Both the federal government and the GEO Group, a Florida-based company which operates two detention centers in California, sued to block the law. A federal judge upheld the private prison ban, but in a 2-1 split decision, a three-judge Ninth Circuit panel overruled the lower court and blocked the law.

"In short, Assembly Bill 32 does not regulate a field which the states have traditionally occupied," the two Ninth Circuit judges, both Donald Trump appointees, wrote in their decision. "To the contrary, it tries to regulate an area — detention of immigrants — that belongs exclusively in the realm of the federal government.” An Obama appointee dissented.

California requested an en banc review of the case, which was granted, allowing the state a rehearing before 11 Ninth Circuit judges. Six of the 11 on the panel were appointed by Democratic presidents; three of those signed off on the majority opinion, joining the five Republican appointees.

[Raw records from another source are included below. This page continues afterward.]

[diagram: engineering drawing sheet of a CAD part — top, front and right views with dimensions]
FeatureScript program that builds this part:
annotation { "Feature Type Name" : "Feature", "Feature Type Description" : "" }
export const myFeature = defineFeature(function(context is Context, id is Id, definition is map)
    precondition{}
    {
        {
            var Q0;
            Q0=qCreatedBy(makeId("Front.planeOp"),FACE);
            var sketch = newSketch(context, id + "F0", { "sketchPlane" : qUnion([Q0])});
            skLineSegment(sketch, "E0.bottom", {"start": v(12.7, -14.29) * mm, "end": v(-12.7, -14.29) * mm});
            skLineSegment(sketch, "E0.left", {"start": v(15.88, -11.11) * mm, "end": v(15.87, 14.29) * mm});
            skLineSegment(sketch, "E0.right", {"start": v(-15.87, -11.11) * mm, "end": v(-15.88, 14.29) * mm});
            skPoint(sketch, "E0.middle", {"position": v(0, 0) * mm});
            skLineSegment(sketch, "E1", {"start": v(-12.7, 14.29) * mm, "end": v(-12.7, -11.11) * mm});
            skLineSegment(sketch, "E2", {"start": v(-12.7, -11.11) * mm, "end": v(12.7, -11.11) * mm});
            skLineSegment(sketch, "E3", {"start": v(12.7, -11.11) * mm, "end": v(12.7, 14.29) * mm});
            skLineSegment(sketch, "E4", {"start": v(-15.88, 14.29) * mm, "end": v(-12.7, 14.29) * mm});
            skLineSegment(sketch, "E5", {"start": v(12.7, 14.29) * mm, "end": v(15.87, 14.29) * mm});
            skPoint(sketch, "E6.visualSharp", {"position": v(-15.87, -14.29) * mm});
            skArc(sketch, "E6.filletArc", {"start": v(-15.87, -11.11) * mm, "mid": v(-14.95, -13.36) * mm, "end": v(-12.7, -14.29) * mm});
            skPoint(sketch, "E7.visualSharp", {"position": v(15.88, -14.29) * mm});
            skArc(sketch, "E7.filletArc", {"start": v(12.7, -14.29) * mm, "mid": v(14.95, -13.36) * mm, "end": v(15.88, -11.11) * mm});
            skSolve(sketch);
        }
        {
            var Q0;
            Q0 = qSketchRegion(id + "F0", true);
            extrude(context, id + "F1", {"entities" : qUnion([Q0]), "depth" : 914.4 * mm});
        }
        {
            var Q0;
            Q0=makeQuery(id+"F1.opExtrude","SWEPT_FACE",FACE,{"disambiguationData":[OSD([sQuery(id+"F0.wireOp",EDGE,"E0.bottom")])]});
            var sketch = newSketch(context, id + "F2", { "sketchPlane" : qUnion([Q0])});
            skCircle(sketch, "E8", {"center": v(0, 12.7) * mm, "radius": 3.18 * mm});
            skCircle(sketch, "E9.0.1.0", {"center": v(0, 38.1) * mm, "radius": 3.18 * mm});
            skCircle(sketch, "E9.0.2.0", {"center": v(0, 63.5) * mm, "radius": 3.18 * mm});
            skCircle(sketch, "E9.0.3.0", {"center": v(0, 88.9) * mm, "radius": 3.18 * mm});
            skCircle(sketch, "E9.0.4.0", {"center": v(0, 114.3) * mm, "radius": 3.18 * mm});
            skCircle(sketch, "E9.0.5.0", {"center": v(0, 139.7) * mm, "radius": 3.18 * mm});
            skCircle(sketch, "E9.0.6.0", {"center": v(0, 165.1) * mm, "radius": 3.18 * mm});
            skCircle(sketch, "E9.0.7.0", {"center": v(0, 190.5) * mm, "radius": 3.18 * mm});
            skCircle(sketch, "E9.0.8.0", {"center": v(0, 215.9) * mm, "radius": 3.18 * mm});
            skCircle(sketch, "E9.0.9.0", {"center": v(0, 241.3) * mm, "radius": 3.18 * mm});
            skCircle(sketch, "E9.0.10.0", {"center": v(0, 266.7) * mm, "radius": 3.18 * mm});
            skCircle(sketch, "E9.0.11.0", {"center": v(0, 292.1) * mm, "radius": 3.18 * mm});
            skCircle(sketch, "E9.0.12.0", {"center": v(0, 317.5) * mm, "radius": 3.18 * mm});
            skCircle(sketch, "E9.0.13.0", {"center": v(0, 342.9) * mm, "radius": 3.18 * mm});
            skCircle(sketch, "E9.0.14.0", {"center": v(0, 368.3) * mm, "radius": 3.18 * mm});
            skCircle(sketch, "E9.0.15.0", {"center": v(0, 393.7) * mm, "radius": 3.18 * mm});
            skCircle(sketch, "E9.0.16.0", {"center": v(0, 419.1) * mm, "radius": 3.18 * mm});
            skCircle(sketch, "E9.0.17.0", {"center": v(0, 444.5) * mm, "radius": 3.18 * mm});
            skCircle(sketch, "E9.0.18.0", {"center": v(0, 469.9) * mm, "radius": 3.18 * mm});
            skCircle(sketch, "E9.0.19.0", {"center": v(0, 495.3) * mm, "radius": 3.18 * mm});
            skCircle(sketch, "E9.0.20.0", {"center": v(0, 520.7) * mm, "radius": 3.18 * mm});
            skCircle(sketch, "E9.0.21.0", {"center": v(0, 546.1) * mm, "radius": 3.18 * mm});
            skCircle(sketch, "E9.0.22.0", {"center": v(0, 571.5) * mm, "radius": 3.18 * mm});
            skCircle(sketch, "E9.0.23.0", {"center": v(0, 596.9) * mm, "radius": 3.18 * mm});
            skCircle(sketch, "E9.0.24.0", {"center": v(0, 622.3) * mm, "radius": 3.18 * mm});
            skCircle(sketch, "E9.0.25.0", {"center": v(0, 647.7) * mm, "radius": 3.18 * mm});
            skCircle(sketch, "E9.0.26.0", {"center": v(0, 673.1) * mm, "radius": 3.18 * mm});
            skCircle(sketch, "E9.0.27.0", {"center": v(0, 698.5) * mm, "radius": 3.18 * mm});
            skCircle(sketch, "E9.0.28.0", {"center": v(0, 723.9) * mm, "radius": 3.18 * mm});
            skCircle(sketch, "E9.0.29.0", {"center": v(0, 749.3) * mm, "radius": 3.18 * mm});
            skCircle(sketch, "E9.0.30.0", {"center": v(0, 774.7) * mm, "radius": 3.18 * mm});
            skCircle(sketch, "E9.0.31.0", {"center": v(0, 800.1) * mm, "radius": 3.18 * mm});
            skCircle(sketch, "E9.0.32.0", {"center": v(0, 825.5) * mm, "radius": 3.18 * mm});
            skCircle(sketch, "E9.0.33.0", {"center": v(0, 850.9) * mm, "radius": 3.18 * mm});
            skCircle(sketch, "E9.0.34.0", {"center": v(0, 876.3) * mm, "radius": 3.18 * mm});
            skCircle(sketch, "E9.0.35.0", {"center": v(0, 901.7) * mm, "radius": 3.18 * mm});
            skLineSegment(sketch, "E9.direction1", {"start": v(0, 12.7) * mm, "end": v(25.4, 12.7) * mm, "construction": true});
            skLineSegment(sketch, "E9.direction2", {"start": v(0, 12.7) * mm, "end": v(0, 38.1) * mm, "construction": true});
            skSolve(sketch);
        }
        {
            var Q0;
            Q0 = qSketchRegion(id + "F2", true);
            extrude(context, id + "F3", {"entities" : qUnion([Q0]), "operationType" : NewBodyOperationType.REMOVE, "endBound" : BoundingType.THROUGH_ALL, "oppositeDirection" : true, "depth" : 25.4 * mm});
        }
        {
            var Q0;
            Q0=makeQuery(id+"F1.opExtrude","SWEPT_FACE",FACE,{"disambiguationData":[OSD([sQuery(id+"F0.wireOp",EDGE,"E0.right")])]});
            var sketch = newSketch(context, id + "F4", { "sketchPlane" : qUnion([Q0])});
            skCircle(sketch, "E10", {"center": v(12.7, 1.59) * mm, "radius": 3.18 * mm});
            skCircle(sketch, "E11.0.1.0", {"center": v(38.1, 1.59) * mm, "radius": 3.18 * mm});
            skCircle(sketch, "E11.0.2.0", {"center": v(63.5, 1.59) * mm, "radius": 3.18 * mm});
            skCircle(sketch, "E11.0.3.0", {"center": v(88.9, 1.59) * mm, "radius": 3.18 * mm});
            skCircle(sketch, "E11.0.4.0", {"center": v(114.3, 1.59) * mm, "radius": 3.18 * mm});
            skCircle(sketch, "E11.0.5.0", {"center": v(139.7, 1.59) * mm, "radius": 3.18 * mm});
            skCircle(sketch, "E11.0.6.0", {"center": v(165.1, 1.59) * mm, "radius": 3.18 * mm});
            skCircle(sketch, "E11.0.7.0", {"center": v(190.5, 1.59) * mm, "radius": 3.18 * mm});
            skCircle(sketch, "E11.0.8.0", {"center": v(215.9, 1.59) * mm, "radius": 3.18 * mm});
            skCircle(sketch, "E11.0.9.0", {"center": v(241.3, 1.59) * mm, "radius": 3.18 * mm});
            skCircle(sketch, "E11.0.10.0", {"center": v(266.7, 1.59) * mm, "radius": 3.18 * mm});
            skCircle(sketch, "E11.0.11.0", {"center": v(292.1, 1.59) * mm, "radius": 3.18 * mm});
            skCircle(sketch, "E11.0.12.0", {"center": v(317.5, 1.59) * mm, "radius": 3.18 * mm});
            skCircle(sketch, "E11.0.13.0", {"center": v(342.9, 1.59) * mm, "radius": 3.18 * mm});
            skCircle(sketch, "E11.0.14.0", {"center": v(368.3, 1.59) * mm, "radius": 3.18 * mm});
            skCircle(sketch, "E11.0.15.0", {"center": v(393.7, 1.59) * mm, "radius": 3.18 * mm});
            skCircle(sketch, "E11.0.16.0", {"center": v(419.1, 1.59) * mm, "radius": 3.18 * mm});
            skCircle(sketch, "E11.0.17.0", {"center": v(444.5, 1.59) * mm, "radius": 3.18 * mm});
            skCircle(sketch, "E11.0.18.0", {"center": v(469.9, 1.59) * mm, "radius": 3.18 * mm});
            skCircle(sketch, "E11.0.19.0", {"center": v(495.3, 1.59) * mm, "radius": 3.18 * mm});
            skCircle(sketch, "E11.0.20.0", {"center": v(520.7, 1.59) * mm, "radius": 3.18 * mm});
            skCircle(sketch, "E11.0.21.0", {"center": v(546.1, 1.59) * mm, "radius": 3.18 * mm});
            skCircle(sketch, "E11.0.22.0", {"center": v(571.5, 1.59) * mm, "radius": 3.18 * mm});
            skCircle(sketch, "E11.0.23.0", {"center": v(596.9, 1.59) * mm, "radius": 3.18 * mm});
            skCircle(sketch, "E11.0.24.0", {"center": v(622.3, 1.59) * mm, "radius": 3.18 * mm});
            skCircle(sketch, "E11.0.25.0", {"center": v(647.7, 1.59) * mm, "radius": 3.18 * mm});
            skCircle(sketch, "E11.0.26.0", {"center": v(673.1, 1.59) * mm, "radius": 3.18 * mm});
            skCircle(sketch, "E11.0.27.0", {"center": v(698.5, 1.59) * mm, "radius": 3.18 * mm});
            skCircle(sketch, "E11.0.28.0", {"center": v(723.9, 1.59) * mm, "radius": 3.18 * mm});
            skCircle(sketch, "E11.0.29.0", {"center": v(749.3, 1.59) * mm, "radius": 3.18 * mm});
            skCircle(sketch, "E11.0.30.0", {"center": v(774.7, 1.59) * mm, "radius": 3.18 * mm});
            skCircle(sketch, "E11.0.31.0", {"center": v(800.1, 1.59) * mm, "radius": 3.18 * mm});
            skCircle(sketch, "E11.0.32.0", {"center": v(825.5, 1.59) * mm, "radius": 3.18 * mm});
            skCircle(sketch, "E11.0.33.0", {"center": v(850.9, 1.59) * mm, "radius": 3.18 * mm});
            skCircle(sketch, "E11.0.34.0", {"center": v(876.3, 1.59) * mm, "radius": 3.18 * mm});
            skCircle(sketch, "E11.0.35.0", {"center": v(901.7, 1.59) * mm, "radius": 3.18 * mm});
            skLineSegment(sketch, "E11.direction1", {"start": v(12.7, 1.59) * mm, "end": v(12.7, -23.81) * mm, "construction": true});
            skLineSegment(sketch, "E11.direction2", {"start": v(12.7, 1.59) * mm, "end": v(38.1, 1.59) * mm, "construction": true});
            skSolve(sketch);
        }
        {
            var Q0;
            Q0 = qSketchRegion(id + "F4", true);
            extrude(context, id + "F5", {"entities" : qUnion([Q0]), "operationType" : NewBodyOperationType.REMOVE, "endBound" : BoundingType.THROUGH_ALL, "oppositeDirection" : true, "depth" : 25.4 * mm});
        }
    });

The state's lawyers argued AB 32 would have regulated a private business rather than the federal government; any imposition on the federal government, they said, was "indirect." The three dissenting judges adopted that argument, but not the other eight, who ruled that AB 32 would place ICE, which itself holds just 220 detention beds in the state, in an undue bind.

"Constructing a new facility would not only be expensive and time-consuming, but it would also run up against Congress’ preference to use existing facilities," Nguyen wrote, adding "it would undercut ICE’s desire for flexibility to meet fluctuating demand for detention capacity."

The decision relied heavily on a 1956 U.S. Supreme Court decision, Leslie Miller, Inc. v. Arkansas, in which the high court ruled a state law requiring that all building contractors be licensed could not apply to contractors working on federal projects, because that would violate the supremacy clause.

"If California could not prohibit ICE from hiring a particular private detention operator by imposing licensing requirements, it surely cannot regulate private detention operators out of existence through a direct ban," Nguyen wrote.

In a written statement, Bonta's office expressed disappointment over the ruling. "Assembly Bill 32 was enacted to protect the health and welfare of Californians and recognized the federal government's own documented concerns with for-profit, private prisons and detention facilities."

Bonta's office did not say if they would be appealing the decision to the Supreme Court.

Attorneys for the GEO Group and the federal government did not return phone calls and emails requesting a comment by press time.